The female of the species

Rivkah Zim was the first resident female Fellow at Pembroke. She talks about her time at the College.

Dr Rivkah Zim on her admission in 1985. PC: Ian Fleming.

Dr Rivkah Zim on her admission in 1985. PC: Ian Fleming.

I came to Pembroke in January 1985. I was the second female Fellow at Pembroke and the first resident female Fellow. I had rooms on X Staircase; I used to joke that it was a strategic choice to be close to the back door in case I needed to beat a quick retreat. They smartened up the bathrooms before I arrived, for which I am eternally grateful.

I knew what I was getting in to. I was certainly aware that I would be one of the first woman Fellows, and I suspect that’s one of the reasons I was appointed.

I had been ‘hardened’ by four years at Fitzwilliam College, where they had also recently recognised the female of the species. My fixed term position there was coming to an end when I saw a job advertised at Pembroke. Previously, positions I had seen did not allow women to apply – you were ineligible simply because of your gender. I was surprised and delighted to find that I was eligible to apply for the job at Pembroke.

I was very grateful to Richard Adrian, the Master, and to Colin Gilbraith, the Bursar. They made everything much easier than it might have been. Colin in particular was immensely supportive. It was thanks to a few key figures like them who really put their backs into it that things worked so well.

The SCR decided that one thing they could do with their female was put her in charge of the gardens, because women like flowers. In fact I have always been a keen gardener and so it was an inspired way of bridging some of the prejudices. Nicholas Firman, the Head Gardener, was a great pal. I spent many happy hours designing beds and planting schemes, and leafing through the Blooms of Bressingham catalogues in the greenhouse. I was also thrilled to see that, when I came back many years later, they had kept up some of my ideas.

I started teaching women undergraduates straight away. I have very fond memories of teaching Emma Johnson, who was among the first women. We were all in awe of her even then.

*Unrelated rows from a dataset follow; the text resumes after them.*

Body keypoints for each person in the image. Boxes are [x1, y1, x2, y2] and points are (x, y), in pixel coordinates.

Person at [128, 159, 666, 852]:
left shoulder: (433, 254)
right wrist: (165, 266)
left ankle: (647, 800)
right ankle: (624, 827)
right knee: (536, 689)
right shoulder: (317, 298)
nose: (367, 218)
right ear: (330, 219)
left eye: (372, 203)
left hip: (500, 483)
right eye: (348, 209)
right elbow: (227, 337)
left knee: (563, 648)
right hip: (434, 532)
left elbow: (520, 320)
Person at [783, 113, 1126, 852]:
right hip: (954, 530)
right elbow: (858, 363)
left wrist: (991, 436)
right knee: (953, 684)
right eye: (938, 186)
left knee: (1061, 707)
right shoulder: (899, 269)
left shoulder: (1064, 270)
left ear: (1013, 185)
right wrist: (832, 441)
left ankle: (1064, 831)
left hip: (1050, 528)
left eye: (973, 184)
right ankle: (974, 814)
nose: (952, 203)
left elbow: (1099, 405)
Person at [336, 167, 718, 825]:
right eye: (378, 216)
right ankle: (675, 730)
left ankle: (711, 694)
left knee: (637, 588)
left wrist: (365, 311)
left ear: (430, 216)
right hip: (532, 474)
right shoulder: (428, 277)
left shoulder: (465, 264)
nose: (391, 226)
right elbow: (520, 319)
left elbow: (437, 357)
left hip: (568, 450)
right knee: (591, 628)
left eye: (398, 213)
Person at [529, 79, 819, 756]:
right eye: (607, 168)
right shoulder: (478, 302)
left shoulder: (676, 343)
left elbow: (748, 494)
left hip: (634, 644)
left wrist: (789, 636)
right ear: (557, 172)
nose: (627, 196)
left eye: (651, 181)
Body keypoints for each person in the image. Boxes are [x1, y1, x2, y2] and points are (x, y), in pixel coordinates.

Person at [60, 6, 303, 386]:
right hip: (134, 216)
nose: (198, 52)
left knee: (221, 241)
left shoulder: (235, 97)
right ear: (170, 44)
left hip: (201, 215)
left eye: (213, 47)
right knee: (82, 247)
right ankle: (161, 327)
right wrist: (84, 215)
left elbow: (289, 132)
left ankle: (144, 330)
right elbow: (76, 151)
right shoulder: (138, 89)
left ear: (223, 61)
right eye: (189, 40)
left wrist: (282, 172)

I have a very soft spot for the College, although also some difficult memories. It was not a uniformly easy process for everybody to find young women in their midst. However, Pembroke were relatively late in accepting women and so I think it wasn’t quite the revolution that everyone thought it would be. All in all, I felt it was a tremendous success. We always had a sense that we were pioneers and in such a long-established institution that was something special.

As I said at my admission dinner, I was very heartened and comforted by the fact that the College was founded by a woman. I think there has been a special place for women at Pembroke ever since Marie de St Pol.